The growth in electricity demand from the big computer data centers that store your Facebook posts and help you search the Internet with Google or utilize Apple’s "cloud" storage is growing as anticipated in the Northwest, according to an analysis by the Council.
The amount of data these centers handle is growing at an explosive rate, making it imperative that data centers continue to improve their energy efficiency to keep power demand from exploding, as well. If planned energy efficiencies aren’t achieved, by 2030 the demand from data centers could reach about two-thirds of the power consumption of the Northwest aluminum industry during its heyday in the 1980s.
"Our region has several advantages for data centers: low-cost power and a mild climate, which are important for powering and cooling computer equipment, and state tax incentives to locate here," Council Chair Joan Dukes said. "Data centers potentially could use as much power as aluminum smelters, and as the region’s electricity planning agency we are watching the growth of this industry carefully."
Custom data centers house digital electronic equipment for Internet site hosting, electronic storage and transfer, credit card and financial transaction processing, telecommunications, and other activities that support the growing electronic information-based economy. Facebook, Google, Apple, and Microsoft are among the companies that have built data centers in the Northwest.
The Council’s 2010 revision of its Northwest Power Plan estimated the custom data center demand in the Northwest at about 355 average megawatts during 2012, or enough power for about 239,000 Northwest homes. About half of the load was from large data centers like those operated by Facebook and Google. The plan predicted power demand could increase by about 7 percent per year over the 20-year horizon of the plan. However, improved energy efficiency could cut demand growth to about 3 percent per year, reaching about 1,400 average megawatts in 2029.

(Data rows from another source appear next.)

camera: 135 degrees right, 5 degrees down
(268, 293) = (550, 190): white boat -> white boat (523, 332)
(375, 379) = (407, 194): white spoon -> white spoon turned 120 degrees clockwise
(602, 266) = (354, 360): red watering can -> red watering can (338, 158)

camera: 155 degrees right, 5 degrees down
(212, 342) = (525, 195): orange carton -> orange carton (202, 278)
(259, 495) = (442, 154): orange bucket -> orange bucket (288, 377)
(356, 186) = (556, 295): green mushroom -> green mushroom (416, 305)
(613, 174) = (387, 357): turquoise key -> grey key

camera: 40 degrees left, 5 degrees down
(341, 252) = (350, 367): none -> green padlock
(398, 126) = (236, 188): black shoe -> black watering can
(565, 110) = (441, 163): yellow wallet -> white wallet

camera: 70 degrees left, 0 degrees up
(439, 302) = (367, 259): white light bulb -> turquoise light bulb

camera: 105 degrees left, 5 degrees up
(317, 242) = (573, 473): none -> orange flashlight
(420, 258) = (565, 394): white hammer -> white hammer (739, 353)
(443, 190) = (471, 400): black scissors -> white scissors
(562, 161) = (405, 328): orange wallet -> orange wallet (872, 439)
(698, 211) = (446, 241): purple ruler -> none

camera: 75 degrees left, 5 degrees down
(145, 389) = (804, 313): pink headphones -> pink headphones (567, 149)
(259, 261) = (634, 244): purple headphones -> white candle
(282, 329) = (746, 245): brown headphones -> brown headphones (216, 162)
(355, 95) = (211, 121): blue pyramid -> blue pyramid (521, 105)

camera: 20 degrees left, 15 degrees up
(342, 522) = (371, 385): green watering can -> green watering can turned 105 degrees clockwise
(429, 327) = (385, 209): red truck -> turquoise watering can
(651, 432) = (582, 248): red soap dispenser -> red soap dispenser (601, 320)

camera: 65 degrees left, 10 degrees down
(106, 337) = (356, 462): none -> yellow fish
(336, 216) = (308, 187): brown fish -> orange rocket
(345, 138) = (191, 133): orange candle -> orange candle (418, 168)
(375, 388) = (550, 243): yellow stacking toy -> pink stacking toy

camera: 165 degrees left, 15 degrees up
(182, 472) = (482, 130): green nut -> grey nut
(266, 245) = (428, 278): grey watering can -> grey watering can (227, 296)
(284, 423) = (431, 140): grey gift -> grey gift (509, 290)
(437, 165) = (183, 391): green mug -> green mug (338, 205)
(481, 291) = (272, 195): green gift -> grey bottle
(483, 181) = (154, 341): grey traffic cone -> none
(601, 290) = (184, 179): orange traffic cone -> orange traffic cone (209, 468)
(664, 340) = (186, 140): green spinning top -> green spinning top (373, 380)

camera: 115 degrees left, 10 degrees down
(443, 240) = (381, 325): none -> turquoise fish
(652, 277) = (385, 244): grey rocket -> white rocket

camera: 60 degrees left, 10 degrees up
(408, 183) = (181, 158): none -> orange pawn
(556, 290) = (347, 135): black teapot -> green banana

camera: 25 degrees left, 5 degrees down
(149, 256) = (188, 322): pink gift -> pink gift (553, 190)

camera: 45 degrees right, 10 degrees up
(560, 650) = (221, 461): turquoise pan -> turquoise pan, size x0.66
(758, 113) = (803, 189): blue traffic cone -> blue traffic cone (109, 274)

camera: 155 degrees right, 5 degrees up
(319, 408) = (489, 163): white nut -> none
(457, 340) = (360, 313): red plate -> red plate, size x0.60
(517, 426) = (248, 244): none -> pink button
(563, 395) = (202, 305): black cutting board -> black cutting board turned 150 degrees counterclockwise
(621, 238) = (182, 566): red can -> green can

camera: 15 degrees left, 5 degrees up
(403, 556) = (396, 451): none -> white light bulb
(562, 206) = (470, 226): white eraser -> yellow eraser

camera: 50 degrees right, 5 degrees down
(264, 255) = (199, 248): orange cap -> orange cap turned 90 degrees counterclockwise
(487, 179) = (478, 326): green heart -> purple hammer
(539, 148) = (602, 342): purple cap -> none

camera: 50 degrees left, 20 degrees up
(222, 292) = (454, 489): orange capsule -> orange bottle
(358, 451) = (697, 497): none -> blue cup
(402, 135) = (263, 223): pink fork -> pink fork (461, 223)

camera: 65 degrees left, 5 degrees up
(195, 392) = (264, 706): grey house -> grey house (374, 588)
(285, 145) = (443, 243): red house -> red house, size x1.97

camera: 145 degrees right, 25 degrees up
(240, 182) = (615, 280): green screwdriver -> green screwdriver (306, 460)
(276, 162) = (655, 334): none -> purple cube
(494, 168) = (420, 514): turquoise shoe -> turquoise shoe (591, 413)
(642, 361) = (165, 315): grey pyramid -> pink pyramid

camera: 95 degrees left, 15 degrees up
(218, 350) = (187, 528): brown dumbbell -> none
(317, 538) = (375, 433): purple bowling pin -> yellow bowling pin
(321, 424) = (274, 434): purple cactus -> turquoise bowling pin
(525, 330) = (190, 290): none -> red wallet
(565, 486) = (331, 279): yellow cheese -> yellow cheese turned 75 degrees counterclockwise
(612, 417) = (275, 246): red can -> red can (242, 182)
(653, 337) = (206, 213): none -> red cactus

This week the Council completed a review of those assumptions and also anticipated new demand from data centers and technological advances in the industry. The result is that the range of demand forecasts in the plan through 2030 are still valid, but if projected efficiency improvements in data center operations are not realized, or if data centers expand in the region beyond current known plans, their power demand could increase significantly – to nearly 2,500 average megawatts by 2030, according to the Council’s Power Plan. That would rival the electricity consumption of the region’s aluminum industry at its peak in the 1980s. To better understand trends and potential demand in the region, the Council’s staff is working with the Pacific Northwest Utilities Conference Committee to encourage the region’s utilities to track demand from data centers in their service territories.
Factors contributing to the growing electricity demand of data centers include the increasing use of mobile devices such as smart phones and tablet computers, increasing consumer demand for photos and video, increasing use of remote ("cloud") data storage, and legal requirements for long-term storage of financial information including electronic records such as email. Opportunities for improved energy efficiency include improved energy management, such as shifting workloads among data centers around the world throughout the day (called "following the moon" in the industry), optimizing power delivery, and reducing power-intensive air conditioning in favor of cooling the computers with outside air or evaporative coolers.
Data center computing is growing at an incredible pace. Facebook estimates that in 2012 some 526 million people log in daily through a desktop computer or a mobile device -- a 41-percent increase over 2011 usage – and its users also upload more than 300 million photos per day.